Interpretive Summary: Procedures for assessing model performance in agronomy are often arbitrary and not always helpful. An omnibus analysis statistic, concordance correlation, is widely known and used in many other sciences. An example is presented comparing predictions from two different models with measurements from a published evapotranspiration study. The analysis and related graphs reveal systematic under-estimation of observation location and scale by one of the models. The illustration shows researchers how concordance correlation analysis and related graphs for model performance assessment can provide both a simple and sound probability based omnibus test and add useful analytical insight; thus, it should promote greater use of the method.

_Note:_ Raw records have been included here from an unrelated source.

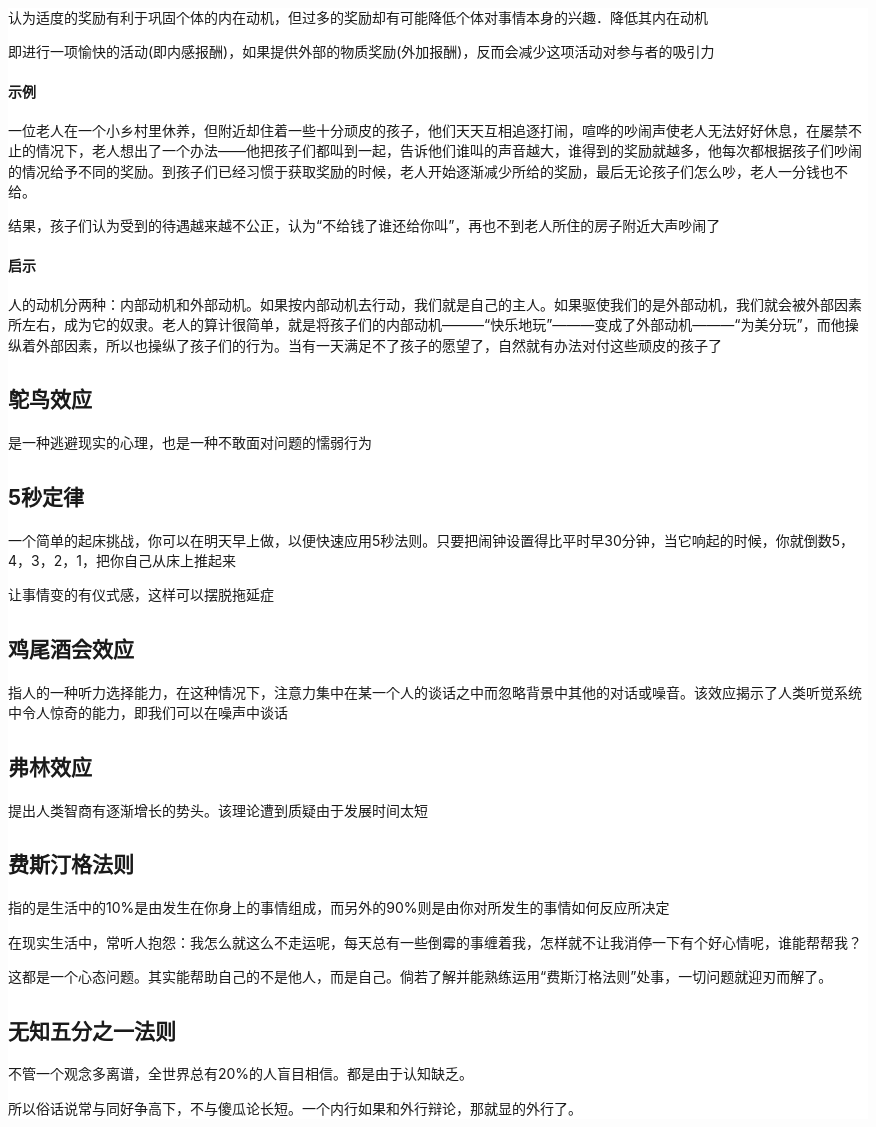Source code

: 认为适度的奖励有利于巩固个体的内在动机，但过多的奖励却有可能降低个体对事情本身的兴趣．降低其内在动机

即进行一项愉快的活动(即内感报酬)，如果提供外部的物质奖励(外加报酬)，反而会减少这项活动对参与者的吸引力

#### 示例

一位老人在一个小乡村里休养，但附近却住着一些十分顽皮的孩子，他们天天互相追逐打闹，喧哗的吵闹声使老人无法好好休息，在屡禁不止的情况下，老人想出了一个办法——他把孩子们都叫到一起，告诉他们谁叫的声音越大，谁得到的奖励就越多，他每次都根据孩子们吵闹的情况给予不同的奖励。到孩子们已经习惯于获取奖励的时候，老人开始逐渐减少所给的奖励，最后无论孩子们怎么吵，老人一分钱也不给。

结果，孩子们认为受到的待遇越来越不公正，认为“不给钱了谁还给你叫”，再也不到老人所住的房子附近大声吵闹了

#### 启示

人的动机分两种：内部动机和外部动机。如果按内部动机去行动，我们就是自己的主人。如果驱使我们的是外部动机，我们就会被外部因素所左右，成为它的奴隶。老人的算计很简单，就是将孩子们的内部动机———“快乐地玩”———变成了外部动机———“为美分玩”，而他操纵着外部因素，所以也操纵了孩子们的行为。当有一天满足不了孩子的愿望了，自然就有办法对付这些顽皮的孩子了



## 鸵鸟效应

是一种逃避现实的心理，也是一种不敢面对问题的懦弱行为



## 5秒定律

一个简单的起床挑战，你可以在明天早上做，以便快速应用5秒法则。只要把闹钟设置得比平时早30分钟，当它响起的时候，你就倒数5，4，3，2，1，把你自己从床上推起来

让事情变的有仪式感，这样可以摆脱拖延症



## 鸡尾酒会效应

指人的一种听力选择能力，在这种情况下，注意力集中在某一个人的谈话之中而忽略背景中其他的对话或噪音。该效应揭示了人类听觉系统中令人惊奇的能力，即我们可以在噪声中谈话



## 弗林效应

提出人类智商有逐渐增长的势头。该理论遭到质疑由于发展时间太短



## 费斯汀格法则

指的是生活中的10%是由发生在你身上的事情组成，而另外的90%则是由你对所发生的事情如何反应所决定

在现实生活中，常听人抱怨：我怎么就这么不走运呢，每天总有一些倒霉的事缠着我，怎样就不让我消停一下有个好心情呢，谁能帮帮我？

这都是一个心态问题。其实能帮助自己的不是他人，而是自己。倘若了解并能熟练运用“费斯汀格法则”处事，一切问题就迎刃而解了。



## 无知五分之一法则

不管一个观念多离谱，全世界总有20%的人盲目相信。都是由于认知缺乏。

所以俗话说常与同好争高下，不与傻瓜论长短。一个内行如果和外行辩论，那就显的外行了。
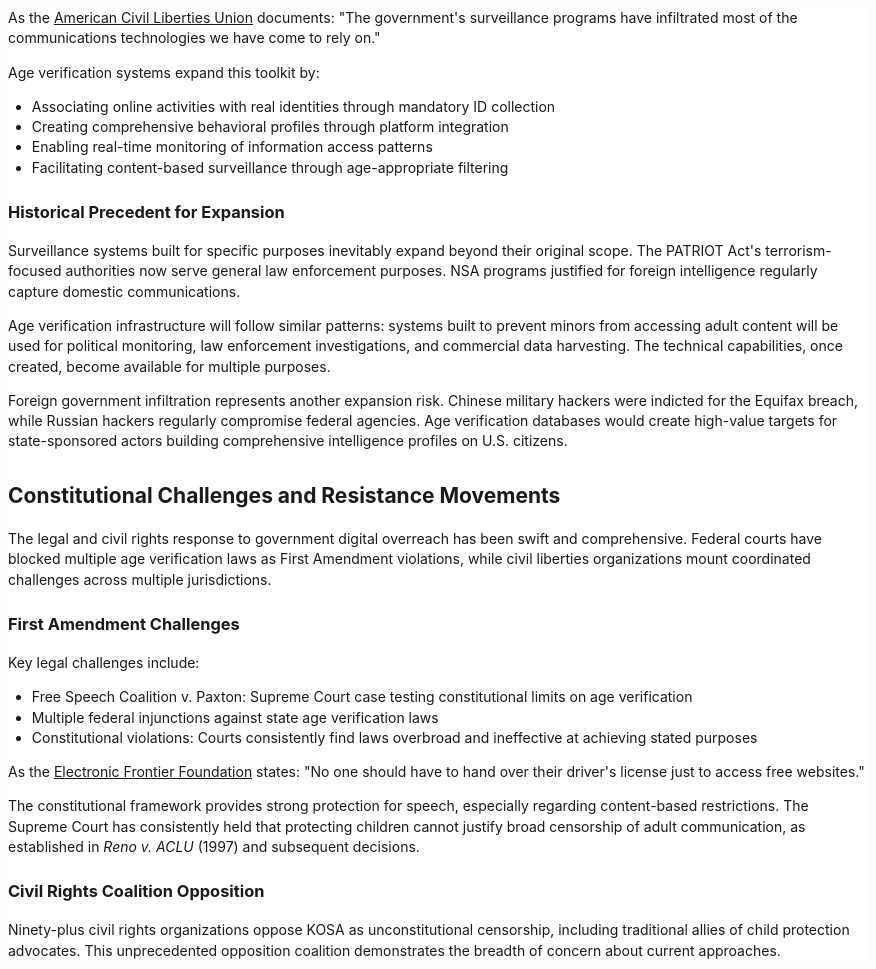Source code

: As the [American Civil Liberties Union](https://www.aclu.org/issues/national-security/privacy-and-surveillance/nsa-surveillance) documents: "The government's surveillance programs have infiltrated most of the communications technologies we have come to rely on."

Age verification systems expand this toolkit by:
- Associating online activities with real identities through mandatory ID collection
- Creating comprehensive behavioral profiles through platform integration
- Enabling real-time monitoring of information access patterns
- Facilitating content-based surveillance through age-appropriate filtering

### Historical Precedent for Expansion

Surveillance systems built for specific purposes inevitably expand beyond their original scope. The PATRIOT Act's terrorism-focused authorities now serve general law enforcement purposes. NSA programs justified for foreign intelligence regularly capture domestic communications.

Age verification infrastructure will follow similar patterns: systems built to prevent minors from accessing adult content will be used for political monitoring, law enforcement investigations, and commercial data harvesting. The technical capabilities, once created, become available for multiple purposes.

Foreign government infiltration represents another expansion risk. Chinese military hackers were indicted for the Equifax breach, while Russian hackers regularly compromise federal agencies. Age verification databases would create high-value targets for state-sponsored actors building comprehensive intelligence profiles on U.S. citizens.

## Constitutional Challenges and Resistance Movements

The legal and civil rights response to government digital overreach has been swift and comprehensive. Federal courts have blocked multiple age verification laws as First Amendment violations, while civil liberties organizations mount coordinated challenges across multiple jurisdictions.

### First Amendment Challenges

Key legal challenges include:
- Free Speech Coalition v. Paxton: Supreme Court case testing constitutional limits on age verification
- Multiple federal injunctions against state age verification laws
- Constitutional violations: Courts consistently find laws overbroad and ineffective at achieving stated purposes

As the [Electronic Frontier Foundation](https://www.eff.org/deeplinks/2024/10/eff-fifth-circuit-age-verification-laws-will-hurt-more-they-help) states: "No one should have to hand over their driver's license just to access free websites."

The constitutional framework provides strong protection for speech, especially regarding content-based restrictions. The Supreme Court has consistently held that protecting children cannot justify broad censorship of adult communication, as established in *Reno v. ACLU* (1997) and subsequent decisions.

### Civil Rights Coalition Opposition

Ninety-plus civil rights organizations oppose KOSA as unconstitutional censorship, including traditional allies of child protection advocates. This unprecedented opposition coalition demonstrates the breadth of concern about current approaches.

Technical Abstract: Procedures for assessing model performance in agronomy are often arbitrary and not always helpful. An omnibus analysis statistic, concordance correlation, is widely known and used in many other sciences. An illustrative example is presented here. The analysis assumes the exact relationship “observations = predictions” is true. An adjusted correlation coefficient (rc) for the exact concordance model is estimated using adjustments on the well-known product-moment correlation coefficient (r) for a scale shift (v) and a location shift (u). Data are for 50 d selected from a published lysimeter - weather station calibration study. Daily totals of measured reference evapotranspiration (ET0) were compared to estimates from two possible weather based models using concordance correlation analysis. Both models use the same weather data inputs and estimate an hourly total. The daily value for Model-1 is the sum of hourly estimates that use a published empirical wind function calibration. The daily value for Model-2 is the sum of hourly estimates that use a published iterative atmospheric-stability-based routine. Using Model-1, r=0.980, rc=0.975, v=1.10, and u=0.025. Using Model-2, r=0.982, rc=0.945, v=1.19, and u=0.215. Hence, although Model-2 predictions have greater precision (less scatter), having a greater r, it is not a better choice because it is not as accurate having both greater u and v values revealing greater systematic under-estimation of observation location (mean bias) and scale (less variance). Researchers should therefore consider concordance correlation analysis and related graphs for model performance assessment because, together, they provide both a simple and sound probability based omnibus test and useful analytical insight. Additional tools of possible interest are also mentioned.